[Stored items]

__________________________________________________

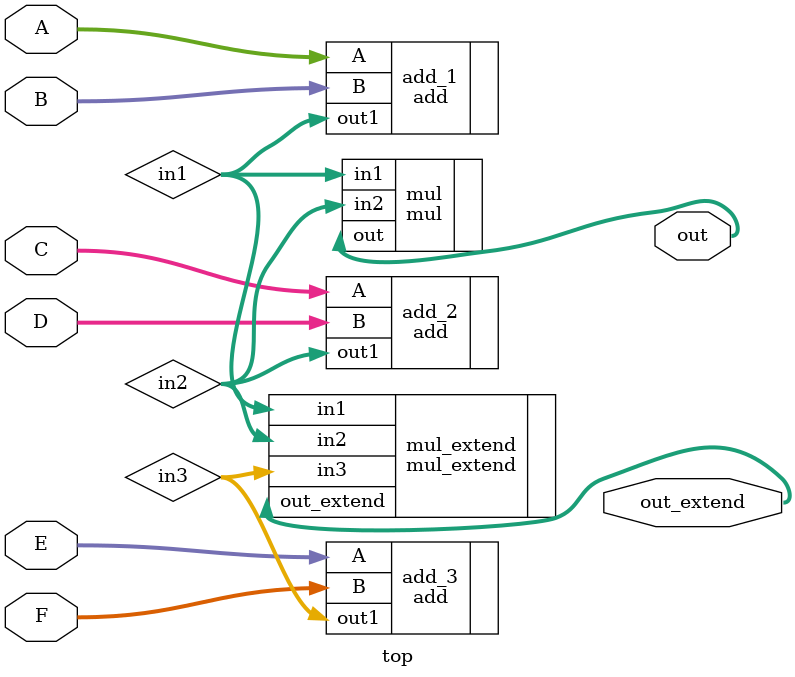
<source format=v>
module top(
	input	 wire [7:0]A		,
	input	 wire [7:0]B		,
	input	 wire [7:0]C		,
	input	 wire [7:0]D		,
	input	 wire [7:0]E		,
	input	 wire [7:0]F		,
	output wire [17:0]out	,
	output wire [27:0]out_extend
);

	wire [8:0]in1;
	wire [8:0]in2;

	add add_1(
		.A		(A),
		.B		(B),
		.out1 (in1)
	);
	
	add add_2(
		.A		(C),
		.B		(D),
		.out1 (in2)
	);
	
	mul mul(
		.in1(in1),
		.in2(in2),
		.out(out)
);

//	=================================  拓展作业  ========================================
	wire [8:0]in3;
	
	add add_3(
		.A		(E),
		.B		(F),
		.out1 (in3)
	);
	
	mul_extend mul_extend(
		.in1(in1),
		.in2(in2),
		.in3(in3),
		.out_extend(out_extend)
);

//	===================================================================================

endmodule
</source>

__________________________________________________

### DIRECTIONS
Look through the records and copy every line that has the word "input".

### RESPONSE AREA
	input	 wire [7:0]A		,
	input	 wire [7:0]B		,
	input	 wire [7:0]C		,
	input	 wire [7:0]D		,
	input	 wire [7:0]E		,
	input	 wire [7:0]F		,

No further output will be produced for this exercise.